Elles voguent tranquillement à deux, tournent de temps en temps le bec l’une vers l’autre en se caquetant dans la figure quelque chose qui fait : « rwanerwanewaw ». Cela veut dire évidemment : « Que ces mâles sont embêtants ! il va encore falloir s’exécuter », ou peut-être : « Quel bonheur d’être femelle dans la création : quand l’heure est venue, avec quelle tendresse nous disons oui ! mais au moins, nous ne sommes pas affligées de cette obsession malséante qui s’étale devant tout le monde. »
30 novembre 1916.
Je crois que l’œil le plus beau au monde est l’œil du hibou grand-duc : une grande boule noire comme liquéfiée, bordée d’une bande de feu liquide, mais adoucie par la myopie et la souffrance de la captivité. Je me trouve devant la cage. Il fait un Chchinit effarouché et suit peureusement les mouvements de mes yeux, seule chose qu’il semble voir dans ma figure. Oh ! qu’il est beau, qu’il est beau, et que je l’aime, surtout maintenant que nous sommes nous-mêmes pris dans une trappe d’où nous ne pouvons bouger.
Par le froid qui commence, les bonnes avec les enfants se réfugient dans le palais des éléphants, où il n’y a plus que des zèbres, des chameaux, des girafes et le rhinocéros. Il y fait chaud et les enfants que les mamans envoient, bien emmitouflés, prendre de l’air frais et pur, ne respirent pendant des heures que l’odeur du fumier de ces animaux.
Le jardin zoologique est lamentablement triste : la moitié des bêtes ont disparu, elles sont mortes et on ne peut les remplacer ; d’autres ont été envoyées en Hollande parce qu’on ne pouvait plus les nourrir ; celles qui restent ont l’air lonely. Moi, je me promène dans ce jardin, bien désemparée aussi.
Les grues font un tour de valse quand elles voient arriver leur gardien ; nous, quand nous voyons arriver un de nos gardes-chiourmes, nous avons envie de nous fourrer dans un petit trou, tant ils nous épouvantent.
5 juin 1917.
Je me promenais au soleil couchant dans les pinières. J’allais passer entre deux arbres quand j’aperçus une toile d’araignée accrochée à quatre fils. Heureusement que je la vis : je l’aurais détruite en passant. Je me baissai et la regardai : la toile était fine et achevée ; l’araignée se tenait au centre, elle avait le corps doré, les pattes noires. Je touchai un des fils, elle fut tout de suite en émoi, mais, comme elle n’aperçut pas de proie, elle se remit au centre. La toile et l’insecte, scintillants au soleil, l’une comme des fils d’argent, l’autre comme une goutte d’or, formaient un chef-d’œuvre. Dieu qu’il y a des choses exquises !
Oui, mais voilà, des avions de combat survolent les pinières, s’exercent aux massacres, et le canon tonne au loin et, à chaque coup, de jeunes membres se dispersent aux quatre vents. On ne peut pas oublier un instant la calamité qui pèse sur le monde sans qu’on vous la rappelle brutalement.
En rentrant, je me suis assise dans une chaise longue au milieu d’une pelouse. L’approche de la nuit est délicieuse, je veux me délecter de ce qui m’entoure.
Le canon fait : Boum, boum ! berbereboum.

- OBJECTIF DE L'EXERCICE
Pouvez-vous recopier fidèlement le passage de l'extrait de journal qui commence par les mots contenant « Par le froid » et s'achève sur « de ces animaux. » ? Appuyez-vous uniquement sur l'extrait de journal.

- EXTRAITS DU LISTING
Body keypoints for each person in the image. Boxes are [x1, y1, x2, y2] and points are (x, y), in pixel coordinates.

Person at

---

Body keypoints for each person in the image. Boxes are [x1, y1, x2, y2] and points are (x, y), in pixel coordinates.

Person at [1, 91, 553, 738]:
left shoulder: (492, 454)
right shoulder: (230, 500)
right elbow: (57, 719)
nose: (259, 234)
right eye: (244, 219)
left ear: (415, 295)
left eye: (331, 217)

...

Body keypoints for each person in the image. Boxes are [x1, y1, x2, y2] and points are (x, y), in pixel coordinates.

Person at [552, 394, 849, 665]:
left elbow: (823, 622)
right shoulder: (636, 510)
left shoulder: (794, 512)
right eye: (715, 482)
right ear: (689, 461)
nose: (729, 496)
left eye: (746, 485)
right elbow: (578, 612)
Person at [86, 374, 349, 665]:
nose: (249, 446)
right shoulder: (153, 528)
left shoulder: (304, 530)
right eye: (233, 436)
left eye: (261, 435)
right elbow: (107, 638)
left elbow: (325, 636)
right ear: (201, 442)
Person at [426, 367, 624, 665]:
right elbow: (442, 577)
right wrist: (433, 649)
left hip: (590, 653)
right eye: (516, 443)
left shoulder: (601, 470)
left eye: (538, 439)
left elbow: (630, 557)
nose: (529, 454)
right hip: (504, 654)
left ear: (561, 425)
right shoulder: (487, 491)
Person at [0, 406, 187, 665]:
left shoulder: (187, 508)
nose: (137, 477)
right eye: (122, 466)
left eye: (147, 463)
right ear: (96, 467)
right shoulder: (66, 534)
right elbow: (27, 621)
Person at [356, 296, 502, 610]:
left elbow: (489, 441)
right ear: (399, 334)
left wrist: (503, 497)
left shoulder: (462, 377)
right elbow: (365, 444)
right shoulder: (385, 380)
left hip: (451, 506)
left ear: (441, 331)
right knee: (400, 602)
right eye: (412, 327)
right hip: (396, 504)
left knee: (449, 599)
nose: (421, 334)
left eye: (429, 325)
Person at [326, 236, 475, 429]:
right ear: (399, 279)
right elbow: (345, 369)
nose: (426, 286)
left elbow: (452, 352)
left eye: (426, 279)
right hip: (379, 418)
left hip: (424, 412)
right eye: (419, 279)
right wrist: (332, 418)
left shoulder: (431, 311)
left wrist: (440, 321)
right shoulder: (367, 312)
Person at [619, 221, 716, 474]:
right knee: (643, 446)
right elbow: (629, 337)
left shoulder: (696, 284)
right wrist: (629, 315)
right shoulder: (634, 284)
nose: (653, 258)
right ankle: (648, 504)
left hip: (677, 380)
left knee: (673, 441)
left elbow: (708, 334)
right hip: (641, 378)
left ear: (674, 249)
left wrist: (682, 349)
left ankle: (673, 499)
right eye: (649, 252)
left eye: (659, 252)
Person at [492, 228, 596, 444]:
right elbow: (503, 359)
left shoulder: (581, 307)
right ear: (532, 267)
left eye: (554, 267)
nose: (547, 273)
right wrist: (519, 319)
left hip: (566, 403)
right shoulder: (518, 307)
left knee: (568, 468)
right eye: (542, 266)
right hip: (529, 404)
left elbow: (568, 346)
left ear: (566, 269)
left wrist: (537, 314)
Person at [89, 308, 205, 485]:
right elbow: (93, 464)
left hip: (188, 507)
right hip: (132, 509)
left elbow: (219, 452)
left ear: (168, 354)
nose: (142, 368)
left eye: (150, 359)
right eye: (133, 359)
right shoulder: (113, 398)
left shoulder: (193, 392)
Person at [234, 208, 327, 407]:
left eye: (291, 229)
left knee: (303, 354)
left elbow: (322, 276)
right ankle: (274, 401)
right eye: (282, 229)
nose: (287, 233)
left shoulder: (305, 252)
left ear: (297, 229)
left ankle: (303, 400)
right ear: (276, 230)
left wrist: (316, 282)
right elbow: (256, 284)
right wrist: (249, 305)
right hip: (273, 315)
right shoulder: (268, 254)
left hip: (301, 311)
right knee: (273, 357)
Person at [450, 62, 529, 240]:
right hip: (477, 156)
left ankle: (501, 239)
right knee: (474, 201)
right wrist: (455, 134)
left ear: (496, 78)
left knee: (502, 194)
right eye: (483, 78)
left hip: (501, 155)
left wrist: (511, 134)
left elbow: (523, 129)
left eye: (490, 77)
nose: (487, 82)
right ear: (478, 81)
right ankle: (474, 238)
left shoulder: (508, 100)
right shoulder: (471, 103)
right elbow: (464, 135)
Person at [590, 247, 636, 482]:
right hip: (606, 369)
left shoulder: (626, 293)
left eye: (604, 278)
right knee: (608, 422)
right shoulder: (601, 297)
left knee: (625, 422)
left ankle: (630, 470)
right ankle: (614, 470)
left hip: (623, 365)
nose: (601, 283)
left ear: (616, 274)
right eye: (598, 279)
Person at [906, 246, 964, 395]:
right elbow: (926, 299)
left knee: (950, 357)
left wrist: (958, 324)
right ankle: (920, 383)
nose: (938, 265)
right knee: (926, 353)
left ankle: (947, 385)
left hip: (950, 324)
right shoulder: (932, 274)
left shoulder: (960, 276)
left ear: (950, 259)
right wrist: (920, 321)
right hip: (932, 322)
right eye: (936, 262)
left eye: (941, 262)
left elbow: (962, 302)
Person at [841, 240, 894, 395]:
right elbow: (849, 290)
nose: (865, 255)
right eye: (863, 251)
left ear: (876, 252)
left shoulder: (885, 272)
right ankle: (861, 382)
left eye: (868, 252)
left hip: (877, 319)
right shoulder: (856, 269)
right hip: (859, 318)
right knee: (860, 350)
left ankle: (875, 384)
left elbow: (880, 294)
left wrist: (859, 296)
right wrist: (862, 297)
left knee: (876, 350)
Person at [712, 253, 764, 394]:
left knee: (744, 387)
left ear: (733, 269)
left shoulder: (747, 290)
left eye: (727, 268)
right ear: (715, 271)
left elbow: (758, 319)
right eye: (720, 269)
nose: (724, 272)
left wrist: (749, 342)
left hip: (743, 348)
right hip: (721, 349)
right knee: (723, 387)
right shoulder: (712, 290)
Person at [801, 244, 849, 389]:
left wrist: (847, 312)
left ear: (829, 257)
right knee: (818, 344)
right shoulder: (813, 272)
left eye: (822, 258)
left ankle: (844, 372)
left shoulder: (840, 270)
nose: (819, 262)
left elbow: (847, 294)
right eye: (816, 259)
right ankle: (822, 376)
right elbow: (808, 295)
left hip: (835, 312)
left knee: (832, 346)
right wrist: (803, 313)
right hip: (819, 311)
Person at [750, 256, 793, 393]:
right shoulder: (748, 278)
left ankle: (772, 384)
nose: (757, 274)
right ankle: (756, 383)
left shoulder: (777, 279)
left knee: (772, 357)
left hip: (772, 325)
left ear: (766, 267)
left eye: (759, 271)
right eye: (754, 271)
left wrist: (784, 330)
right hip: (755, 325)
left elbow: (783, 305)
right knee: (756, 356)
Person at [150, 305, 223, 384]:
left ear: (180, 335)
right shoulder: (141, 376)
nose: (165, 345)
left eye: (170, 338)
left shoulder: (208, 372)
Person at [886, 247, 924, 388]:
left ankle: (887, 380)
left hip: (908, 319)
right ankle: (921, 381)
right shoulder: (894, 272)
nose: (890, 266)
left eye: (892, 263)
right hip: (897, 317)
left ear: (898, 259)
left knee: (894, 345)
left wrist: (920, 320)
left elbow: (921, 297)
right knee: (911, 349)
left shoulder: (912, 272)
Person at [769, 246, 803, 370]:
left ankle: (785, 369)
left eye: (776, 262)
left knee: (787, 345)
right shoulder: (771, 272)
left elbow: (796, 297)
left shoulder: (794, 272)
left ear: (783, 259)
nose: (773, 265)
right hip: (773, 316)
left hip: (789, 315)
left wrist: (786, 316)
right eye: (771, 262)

- CORRIGÉ
Par le froid qui commence, les bonnes avec les enfants se réfugient dans le palais des éléphants, où il n’y a plus que des zèbres, des chameaux, des girafes et le rhinocéros. Il y fait chaud et les enfants que les mamans envoient, bien emmitouflés, prendre de l’air frais et pur, ne respirent pendant des heures que l’odeur du fumier de ces animaux.